Securing the first home win of the 2012 campaign won't be an easy task for Mike Shanahan's team. It will require sound, disciplined scheming on both sides of the ball.
Here are some things Shanahan and his staff should do to catch the Falcons out.
Adjust the Coverage Scheme
Note to defensive coordinator Jim Haslett: this secondary is not talented enough to rely so heavily on man coverage. Haslett simply has to adjust his coverages against the high-powered Falcons' passing game.
Eliminating the big gains is priority number one. While that could be true for the Redskins' pass defense in any game this season, it is particularly relevant against Atlanta.
Quarterback Matt Ryan and wide receivers Julio Jones and Roddy White are stretching defenses deep every week. Each game seems to bring a fresh 50-yard completion from Ryan to White or Jones.
Haslett should adopt a loose zone concept to try and discourage Ryan from going deep too often. The Redskins should force Ryan to work the underneath areas and hand the ball off to Michael Turner.
Short-range completions aren't going to seriously undermine Washington's defense and Turner won't kill them either. He might on 25 or more carries, but the Falcons won't have that kind of time, if the Redskins play their own offense right.
Trust the Screen Game
Well-executed screen plays have been a feature of the Redskins' offense this season. They could prove particularly effective against a Falcons' defense too often guilty of over-pursuit.
Atlanta plays aggressive on defense, but they don't play smart. Defenders frequently take bad angles in tackling and go hurtling past ball-carriers because of over-pursuit.
Those bad habits make them tailor-made for Robert Griffin III and the misdirection screen game he executes so well. With Roy Helu out, the Redskins would be wise to activate new arrival Ryan Grant and use the veteran as a key element of the passing game.
Lean on Alfred Morris
In between taking advantage of frantic Falcons' defenders with well-timed screens, Griffin should spend a lot of time handing the ball off to fellow rookie Alfred Morris. Controlling the clock is essential for the Redskins, who simply can't expose their defense to Ryan and his receivers for too long.

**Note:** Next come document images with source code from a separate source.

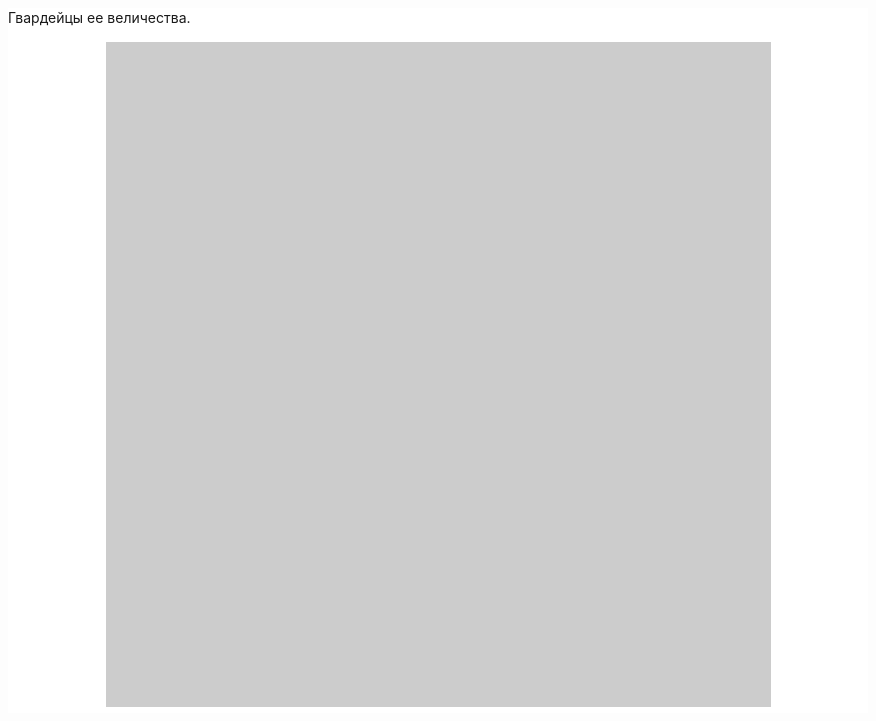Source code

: <div class="youtube-container">
<iframe class="video" src="//www.youtube.com/embed/TLVCaMwAJfQ" frameborder="0" allowfullscreen></iframe>
</div>

Гвардейцы ее величества.

<a href="https://www.flickr.com/photos/118782975@N05/13164224783/" title="DSC00312 by elevenroute, on Flickr"><img src="/images/bg.png" data-src="https://farm4.staticflickr.com/3805/13164224783_a490fb8f8c_b.jpg" width="1000" height="665" alt="DSC00312"></a>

The Falcons present a good chance for Washington to continue that trend. Although they are mixing their defensive fronts more this season, the Falcons are still mostly a 4-3 team.
The Redskins have had great success freeing Morris against 4-3 fronts, with their zone-running scheme. They should be able to exploit soft edges against defensive ends John Abraham and Ray Edwards.
Better to have Abraham trying to work his way towards Morris than giving him more opportunities to get to Griffin. Morris is shifty and powerful enough to punish Falcons' tacklers and keep the clock ticking.
However, the Redskins must play a smart game. Deploying man coverage and heavy blitz schemes against Ryan is an easy way to surrender four touchdown passes.
At the same time, playing with a fast pace on offense will only put the defense under even more pressure. If they rely on their obvious strengths, such as the running game and manufacturing big plays via the pass, the Redskins have a great chance of producing the upset.